Source records >>

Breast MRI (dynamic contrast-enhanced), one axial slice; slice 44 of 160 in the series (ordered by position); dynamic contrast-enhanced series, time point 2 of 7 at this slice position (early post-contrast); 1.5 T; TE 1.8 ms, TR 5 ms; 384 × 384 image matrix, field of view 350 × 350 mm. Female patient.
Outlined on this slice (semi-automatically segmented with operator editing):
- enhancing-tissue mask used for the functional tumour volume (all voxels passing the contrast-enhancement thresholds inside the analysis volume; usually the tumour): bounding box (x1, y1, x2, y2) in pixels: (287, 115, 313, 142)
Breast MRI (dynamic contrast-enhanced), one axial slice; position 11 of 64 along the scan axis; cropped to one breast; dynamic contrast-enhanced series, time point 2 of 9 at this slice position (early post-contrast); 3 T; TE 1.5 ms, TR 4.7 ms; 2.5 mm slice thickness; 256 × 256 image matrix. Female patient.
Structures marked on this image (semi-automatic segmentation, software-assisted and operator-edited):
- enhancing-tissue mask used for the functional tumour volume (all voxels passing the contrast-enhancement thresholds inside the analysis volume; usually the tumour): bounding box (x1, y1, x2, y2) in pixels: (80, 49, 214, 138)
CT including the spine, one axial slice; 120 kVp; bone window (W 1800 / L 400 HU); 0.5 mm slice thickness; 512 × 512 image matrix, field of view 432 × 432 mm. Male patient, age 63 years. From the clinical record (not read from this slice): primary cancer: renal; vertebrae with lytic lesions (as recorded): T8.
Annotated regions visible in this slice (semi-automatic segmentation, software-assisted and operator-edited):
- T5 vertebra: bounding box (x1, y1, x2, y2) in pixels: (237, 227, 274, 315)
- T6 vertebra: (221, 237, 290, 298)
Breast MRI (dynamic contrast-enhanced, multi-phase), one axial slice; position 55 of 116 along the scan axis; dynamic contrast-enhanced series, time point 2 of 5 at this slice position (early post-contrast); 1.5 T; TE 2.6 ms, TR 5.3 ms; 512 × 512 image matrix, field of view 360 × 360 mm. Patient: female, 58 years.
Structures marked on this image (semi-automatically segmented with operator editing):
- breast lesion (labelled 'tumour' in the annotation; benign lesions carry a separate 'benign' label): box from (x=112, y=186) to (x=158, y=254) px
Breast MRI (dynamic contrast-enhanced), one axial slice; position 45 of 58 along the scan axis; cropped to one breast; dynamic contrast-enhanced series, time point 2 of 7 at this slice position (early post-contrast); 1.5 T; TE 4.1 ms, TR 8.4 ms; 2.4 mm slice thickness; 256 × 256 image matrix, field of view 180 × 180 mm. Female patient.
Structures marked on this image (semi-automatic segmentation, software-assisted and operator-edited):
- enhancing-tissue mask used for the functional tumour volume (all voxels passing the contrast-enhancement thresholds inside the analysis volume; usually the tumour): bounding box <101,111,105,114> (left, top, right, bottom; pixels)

Exercise goal >> Task for the records above: copy every line in which the word "slice" occurs.

Solution to the problem >>
Breast MRI (dynamic contrast-enhanced), one axial slice; slice 44 of 160 in the series (ordered by position); dynamic contrast-enhanced series, time point 2 of 7 at this slice position (early post-contrast); 1.5 T; TE 1.8 ms, TR 5 ms; 384 × 384 image matrix, field of view 350 × 350 mm. Female patient.
Outlined on this slice (semi-automatically segmented with operator editing):
Breast MRI (dynamic contrast-enhanced), one axial slice; position 11 of 64 along the scan axis; cropped to one breast; dynamic contrast-enhanced series, time point 2 of 9 at this slice position (early post-contrast); 3 T; TE 1.5 ms, TR 4.7 ms; 2.5 mm slice thickness; 256 × 256 image matrix. Female patient.
CT including the spine, one axial slice; 120 kVp; bone window (W 1800 / L 400 HU); 0.5 mm slice thickness; 512 × 512 image matrix, field of view 432 × 432 mm. Male patient, age 63 years. From the clinical record (not read from this slice): primary cancer: renal; vertebrae with lytic lesions (as recorded): T8.
Annotated regions visible in this slice (semi-automatic segmentation, software-assisted and operator-edited):
Breast MRI (dynamic contrast-enhanced, multi-phase), one axial slice; position 55 of 116 along the scan axis; dynamic contrast-enhanced series, time point 2 of 5 at this slice position (early post-contrast); 1.5 T; TE 2.6 ms, TR 5.3 ms; 512 × 512 image matrix, field of view 360 × 360 mm. Patient: female, 58 years.
Breast MRI (dynamic contrast-enhanced), one axial slice; position 45 of 58 along the scan axis; cropped to one breast; dynamic contrast-enhanced series, time point 2 of 7 at this slice position (early post-contrast); 1.5 T; TE 4.1 ms, TR 8.4 ms; 2.4 mm slice thickness; 256 × 256 image matrix, field of view 180 × 180 mm. Female patient.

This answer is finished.